Claire's started as a wig shop in the 1960s before merging with an accessories retailer in 1973, and then getting into the ear-piercing business and staking its claim on preteen girls. It specialized in cheaply made, kaleidoscopically tacky junk, destined to dye your skin green and then end up in a landfill. It was bad, in the aesthetic sense and the environmental sense. But Claire's was special to me, because it was for me. It wasn't the checkout aisle at a store for older women or the costume corner of a kids' store. It wasn't for impressing boys; it was for impressing girls. It felt like a clubhouse. I can still remember how it smelled, like chemicals and vanilla cookies. I remember the purple walls, covered floor-to-ceiling in all the instruments of tweenage self-expression: charm bracelets, toe rings, impractically small purses, hair clips made to look like gummy bears or butterflies. I remember how easy it was to buy a pair of clear-lensed glasses or a flimsy flower crown and try on a new identity, how Claire's made figuring out who you were and what you liked feel fun and low-stakes.

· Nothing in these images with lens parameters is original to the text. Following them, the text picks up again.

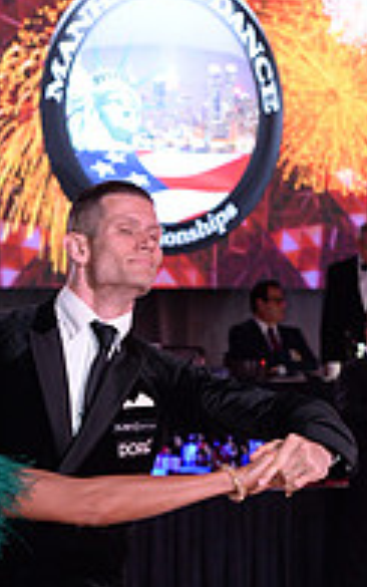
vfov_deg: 9.7
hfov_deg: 6.1
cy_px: 786
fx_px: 3390
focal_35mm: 212
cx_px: -155
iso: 2000
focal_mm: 70
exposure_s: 1/250
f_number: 5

I remember getting my ears pierced there, obviously, by someone who couldn't have been much older than I was, one of my hands clutching my mother's and the other clutching my best friend's. Claire's seemed to exist for precisely that time in one's life: old enough to get your ears pierced, young enough to be scared; old enough to want a purse, young enough to not have much to fill it with; old enough to have the allowance money to buy a scrunchie, young enough to think it could change you. That moment is sacred, and I know now that it ends quickly. By the time I got my nose pierced, only a few years later, I didn't even consider going to Claire's. I wanted to go to the local tattoo place instead.
Two decades later, retail has changed. So, I think, has childhood. When I was shopping at Claire's, my desires were largely assembled in the self-contained ecosystem of King Middle School. Sometimes a friend's older sister would give me advice, which I treated with biblical reverence, but for the most part, the people telling me what to like were girls my age, whom I knew in real life. This wasn't totally logical—in retrospect, I probably should not have allowed Gemma S. and An-Hae C. absolute power over my moods, interests, tastes, and values—but it was at least straightforward. I was a kid who shopped like a kid, because the people I was imitating were kids too.
Today's young people are learning what's cool on the context-collapsed, algorithmically driven social web, much of the time from professional influencers who are older than them. Tweens still exist as a market category and a chronological distinction, but in practice, they act a lot like teens or even 20-somethings. To the degree that they are even shopping in person at all, it's often at grown-up places such as Sephora, where they can obsess over which expensive creams to add to their elaborate anti-aging skin-care routines, and Brandy Melville, which stocks clothes that I, an adult, would be perfectly comfortable wearing: high-necked cardigans, striped tops in tasteful neutrals. Maybe they should go to Claire's while they still can, though, and get their hands on a fluffy pen.